Sans-abri - Polémique sur l'hébergement d'office : la mesure est déjà prévue

A l'occasion du Conseil des ministres du 26 novembre, Christine Boutin a présenté une communication sur "le développement des places d'hébergement et de logement temporaire pour les personnes sans abri". Destinée à témoigner de la mobilisation du gouvernement sur la question après les trois décès survenus dans le bois de Vincennes à Paris, celle-ci n'apporte en fait aucun élément nouveau, mais revient sur les mesures déjà annoncées ces derniers jours, notamment dans le cadre du plan Hiver 2008-2009. En revanche, à la sortie du Conseil, la ministre du Logement a indiqué son intention de "lancer une étude sur l'hébergement obligatoire sitôt que la température tombe en dessous de moins six degrés" (un chiffre retiré par la suite, après l'annonce par Météo France que la température à Paris ne tombe sous les moins six degrés qu'une demi-journée par an en moyenne depuis dix ans).

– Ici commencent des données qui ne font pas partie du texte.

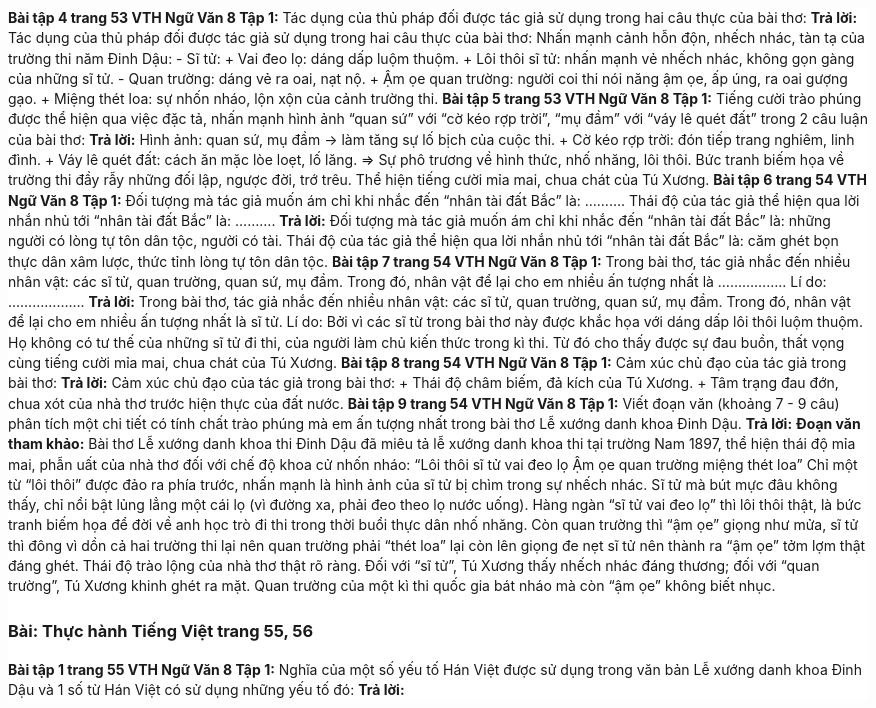 **Bài tập 4 trang 53 VTH Ngữ Văn 8 Tập 1:** Tác dụng của thủ pháp đối được tác giả sử dụng trong hai câu thực của bài thơ:
**Trả lời:**
Tác dụng của thủ pháp đối được tác giả sử dụng trong hai câu thực của bài thơ: Nhấn mạnh cảnh hỗn độn, nhếch nhác, tàn tạ của trường thi năm Đinh Dậu:
\- Sĩ tử:
\+ Vai đeo lọ: dáng dấp luộm thuộm.
\+ Lôi thôi sĩ tử: nhấn mạnh vẻ nhếch nhác, không gọn gàng của những sĩ tử.
\- Quan trường: dáng vẻ ra oai, nạt nộ.
\+ Ậm ọe quan trường: người coi thi nói năng ậm ọe, ấp úng, ra oai gượng gạo.
\+ Miệng thét loa: sự nhốn nháo, lộn xộn của cảnh trường thi.
**Bài tập 5 trang 53 VTH Ngữ Văn 8 Tập 1:** Tiếng cười trào phúng được thể hiện qua việc đặc tả, nhấn mạnh hình ảnh “quan sứ” với “cờ kéo rợp trời”, “mụ đầm” với “váy lê quét đất” trong 2 câu luận của bài thơ:
**Trả lời:**
Hình ảnh: quan sứ, mụ đầm → làm tăng sự lố bịch của cuộc thi.
\+ Cờ kéo rợp trời: đón tiếp trang nghiêm, linh đình.
\+ Váy lê quét đất: cách ăn mặc lòe loẹt, lố lăng.
=> Sự phô trương về hình thức, nhố nhăng, lôi thôi. Bức tranh biếm họa về trường thi đầy rẫy những đối lập, ngược đời, trớ trêu. Thể hiện tiếng cười mỉa mai, chua chát của Tú Xương.
**Bài tập 6 trang 54 VTH Ngữ Văn 8 Tập 1:**
Đối tượng mà tác giả muốn ám chỉ khi nhắc đến “nhân tài đất Bắc” là: ……….
Thái độ của tác giả thể hiện qua lời nhắn nhủ tới “nhân tài đất Bắc” là: ……….
**Trả lời:**
Đối tượng mà tác giả muốn ám chỉ khi nhắc đến “nhân tài đất Bắc” là: những người có lòng tự tôn dân tộc, người có tài.
Thái độ của tác giả thể hiện qua lời nhắn nhủ tới “nhân tài đất Bắc” là: căm ghét bọn thực dân xâm lược, thức tỉnh lòng tự tôn dân tộc.
**Bài tập 7 trang 54 VTH Ngữ Văn 8 Tập 1:**
Trong bài thơ, tác giả nhắc đến nhiều nhân vật: các sĩ tử, quan trường, quan sứ, mụ đầm. Trong đó, nhân vật để lại cho em nhiều ấn tượng nhất là ……………..
Lí do: ……………….
**Trả lời:**
Trong bài thơ, tác giả nhắc đến nhiều nhân vật: các sĩ tử, quan trường, quan sứ, mụ đầm. Trong đó, nhân vật để lại cho em nhiều ấn tượng nhất là sĩ tử.
Lí do: Bởi vì các sĩ từ trong bài thơ này được khắc họa với dáng dấp lôi thôi luộm thuộm. Họ không có tư thế của những sĩ tử đi thi, của người làm chủ kiến thức trong kì thi. Từ đó cho thấy được sự đau buồn, thất vọng cùng tiếng cười mỉa mai, chua chát của Tú Xương.
**Bài tập 8 trang 54 VTH Ngữ Văn 8 Tập 1:** Cảm xúc chủ đạo của tác giả trong bài thơ:
**Trả lời:**
Cảm xúc chủ đạo của tác giả trong bài thơ:
\+ Thái độ châm biếm, đả kích của Tú Xương.
\+ Tâm trạng đau đớn, chua xót của nhà thơ trước hiện thực của đất nước.
**Bài tập 9 trang 54 VTH Ngữ Văn 8 Tập 1:** Viết đoạn văn \(khoảng 7 - 9 câu\) phân tích một chi tiết có tính chất trào phúng mà em ấn tượng nhất trong bài thơ Lễ xướng danh khoa Đinh Dậu.
**Trả lời:**
**Đoạn văn tham khảo:**
Bài thơ Lễ xướng danh khoa thi Đinh Dậu đã miêu tả lễ xướng danh khoa thi tại trường Nam 1897, thể hiện thái độ mỉa mai, phẫn uất của nhà thơ đối với chế độ khoa cử nhốn nháo:
“Lôi thôi sĩ tử vai đeo lọ
Ậm ọe quan trường miệng thét loa”
Chỉ một từ “lôi thôi” được đảo ra phía trước, nhấn mạnh là hình ảnh của sĩ tử bị chìm trong sự nhếch nhác. Sĩ tử mà bút mực đâu không thấy, chỉ nổi bật lủng lẳng một cái lọ \(vì đường xa, phải đeo theo lọ nước uống\). Hàng ngàn “sĩ tử vai đeo lọ” thì lôi thôi thật, là bức tranh biếm họa để đời về anh học trò đi thi trong thời buổi thực dân nhố nhăng. Còn quan trường thì “ậm ọe” giọng như mửa, sĩ tử thì đông vì dồn cả hai trường thi lại nên quan trường phải “thét loa” lại còn lên giọng đe nẹt sĩ tử nên thành ra “ậm ọe” tởm lợm thật đáng ghét. Thái độ trào lộng của nhà thơ thật rõ ràng. Đối với “sĩ tử”, Tú Xương thấy nhếch nhác đáng thương; đối với “quan trường”, Tú Xương khinh ghét ra mặt. Quan trường của một kì thi quốc gia bát nháo mà còn “ậm ọe” không biết nhục.
### **Bài: Thực hành Tiếng Việt trang 55, 56**
**Bài tập 1 trang 55 VTH Ngữ Văn 8 Tập 1:** Nghĩa của một số yếu tố Hán Việt được sử dụng trong văn bản Lễ xướng danh khoa Đinh Dậu và 1 số từ Hán Việt có sử dụng những yếu tố đó:
**Trả lời:**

Christine Boutin a confirmé le lancement de cette étude lors de la séance de questions au gouvernement à l'Assemblée nationale. De son côté, Luc Chatel, le porte-parole du gouvernement, a rapporté les propos du président de la République lors du Conseil des ministres, rappelant que le gouvernement a "le devoir et la responsabilité" de ne "pas laisser mourir les SDF". Le 18 décembre 2006, Nicolas Sarkozy, alors candidat à la présidentielle, s'était engagé sur la question en indiquant que "d'ici deux ans, plus personne ne [sera] obligé de dormir sur le trottoir et d'y mourir de froid".
Ravivant un débat ancien et récurrent, ces différents propos ont aussitôt suscité une intense polémique avec les associations. Fondateur du Samu social et président du Haut Comité pour le logement des personnes défavorisées, Xavier Emmanuelli a évoqué "une grave régression" et le retour du "délit de vagabondage", tandis que le secrétaire général de la fondation Abbé-Pierre dénonçait "une idée bête, une idée qui n'a de réalité que parce que la société a peur d'être accusée de laisser ses pauvres mourir de froid". Une dénonciation relayée notamment par les Enfants de Don Quichotte et l'association Emmaüs, qui rappelait au passage que 265 sans-abri sont morts dans la rue depuis le début de l'année.
Une lecture attentive de l'instruction ministérielle adressée le 17 octobre 2008 aux préfets par Christine Boutin montre pourtant que la possibilité d'un hébergement d'office y figurait déjà noir sur blanc, sans avoir pour autant suscité la moindre contestation (voir notre article ci-contre "Des instructions officielles pour passer outre au refus d'hébergement des personnes à la rue"). La circulaire demande en effet aux équipes de maraude d'"user, dans un premier temps, de toute leur persuasion". Mais, si celle-ci ne fonctionne pas, elle recommande de "prévenir le Samu ou, à Paris, la brigade des sapeurs-pompiers, qui appréciera la nécessité de la faire hospitaliser (avec ou sans son consentement)". La circulaire précise que "cette obligation d'assistance à personne en danger sera appréciée par les acteurs de terrain en liaison avec le médecin régulateur du Samu". A Paris, les sapeurs-pompiers sont des militaires placés sous l'autorité du ministre de l'Intérieur et, en province, on voit mal les régulateurs du Samu (qui ne sont pas sur place) prendre le risque de laisser à la rue en période de grand froid des personnes à l'état de santé souvent très dégradé. L'hébergement d'office en période de grand froid est également mis en œuvre dans plusieurs pays européens, comme l'Allemagne.

 

Jean-Noël Escudié / PCA

 

François Fillon : "Pas question" de contraindre

Le Premier ministre a indiqué ce jeudi 27 novembre à Arcachon qu'il n'était "pas question d'obliger" les SDF à rejoindre des hébergements d'urgence en cas de grand froid. Interrogé par la presse en marge d'une visite en Gironde, François Fillon a toutefois ajouté : "J'ai un profond respect pour la liberté de chacun mais en même temps la non-assistance à personne en danger c'est une faute, et c'est une faute qu'un gouvernement ne peut pas accepter." Et d'estimer qu'il faut "par tous les moyens, convaincre ceux qui sont en danger de mort de rejoindre les centres d'hébergement, ce que, jusqu'à aujourd'hui, ils refusent".